== 選んだ文章 ==

春泥のそのごちゃごちゃを
恋と呼ぶ


(櫂 未知子)

 

 

 

櫂 未知子(1960年 - )俳人。「群青」共同代表、「銀化」同人。俳人協会理事。
口語表現を生かしつつ、男女の性愛や、強さとエレガンスを持つ女性像を描き出した作品で知られる。代表句に「シャワー浴ぶくちびる汚れたる昼は」「春は曙そろそろ帰つてくれないか」「佐渡ヶ島ほどに布団を離しけり」などがある。

 

 

 

香薬のあじわい

 

 

 恋というと、

 

 うきうき、キラキラ、ドキドキ・・・

 なんて言葉が、浮かびますが、

 

 恋 ≒ 春泥 

 

 ですからね。(笑)

 

 インパクトあります。

 

 

 雪解けが進んで、

 一歩一歩、春に近づくのは嬉しいのですが、

 

 そそ、そそ、

 と、静かに歩いたつもりでも、

 スカートまでドロが跳ね上がってたりする春泥。

 

 「もう心が傷つくのはいや。」

 

 「うまくいくわけない。」

===

_書く課題_
上の春泥の句の文章を、「春泥のそのごちゃごちゃを」から「布団を離しけり」などがある。」まで全部、一字も変えずに書き写してください。

== データ抜粋 ==

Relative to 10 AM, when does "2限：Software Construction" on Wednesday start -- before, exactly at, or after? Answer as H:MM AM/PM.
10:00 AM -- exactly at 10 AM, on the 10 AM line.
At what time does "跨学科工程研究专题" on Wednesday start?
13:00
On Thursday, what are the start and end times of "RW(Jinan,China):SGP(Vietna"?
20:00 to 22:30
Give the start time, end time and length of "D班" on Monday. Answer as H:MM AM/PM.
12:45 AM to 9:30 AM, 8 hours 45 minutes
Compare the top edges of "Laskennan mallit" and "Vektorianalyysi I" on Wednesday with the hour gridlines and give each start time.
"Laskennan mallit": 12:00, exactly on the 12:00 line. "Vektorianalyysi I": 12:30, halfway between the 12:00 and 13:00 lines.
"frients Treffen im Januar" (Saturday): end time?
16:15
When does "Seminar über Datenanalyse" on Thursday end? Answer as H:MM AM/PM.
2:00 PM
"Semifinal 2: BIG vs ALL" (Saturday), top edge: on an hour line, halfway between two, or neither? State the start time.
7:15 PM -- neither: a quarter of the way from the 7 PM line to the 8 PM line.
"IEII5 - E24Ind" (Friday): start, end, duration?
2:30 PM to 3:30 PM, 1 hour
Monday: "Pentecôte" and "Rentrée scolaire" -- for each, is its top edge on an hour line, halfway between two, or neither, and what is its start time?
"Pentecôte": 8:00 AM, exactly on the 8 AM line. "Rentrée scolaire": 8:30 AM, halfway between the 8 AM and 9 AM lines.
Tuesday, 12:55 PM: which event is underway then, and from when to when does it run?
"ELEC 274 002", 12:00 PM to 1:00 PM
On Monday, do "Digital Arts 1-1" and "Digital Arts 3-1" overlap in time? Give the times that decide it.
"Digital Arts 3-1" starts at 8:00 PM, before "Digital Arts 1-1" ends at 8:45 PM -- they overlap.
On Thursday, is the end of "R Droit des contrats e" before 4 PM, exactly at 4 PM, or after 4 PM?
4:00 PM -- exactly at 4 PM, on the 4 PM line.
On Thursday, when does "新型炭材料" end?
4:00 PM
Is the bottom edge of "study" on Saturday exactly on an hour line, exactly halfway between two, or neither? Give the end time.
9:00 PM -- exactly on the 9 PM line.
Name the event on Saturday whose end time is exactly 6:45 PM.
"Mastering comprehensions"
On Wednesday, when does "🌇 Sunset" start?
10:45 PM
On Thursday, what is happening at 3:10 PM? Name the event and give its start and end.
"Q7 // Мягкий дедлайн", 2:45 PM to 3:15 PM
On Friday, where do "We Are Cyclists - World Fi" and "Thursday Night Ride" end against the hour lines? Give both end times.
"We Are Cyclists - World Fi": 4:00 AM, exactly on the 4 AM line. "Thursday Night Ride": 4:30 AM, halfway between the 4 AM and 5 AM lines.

===

_問題の答え_
春泥のそのごちゃごちゃを
恋と呼ぶ


(櫂 未知子)

 

 

 

櫂 未知子(1960年 - )俳人。「群青」共同代表、「銀化」同人。俳人協会理事。
口語表現を生かしつつ、男女の性愛や、強さとエレガンスを持つ女性像を描き出した作品で知られる。代表句に「シャワー浴ぶくちびる汚れたる昼は」「春は曙そろそろ帰つてくれないか」「佐渡ヶ島ほどに布団を離しけり」などがある。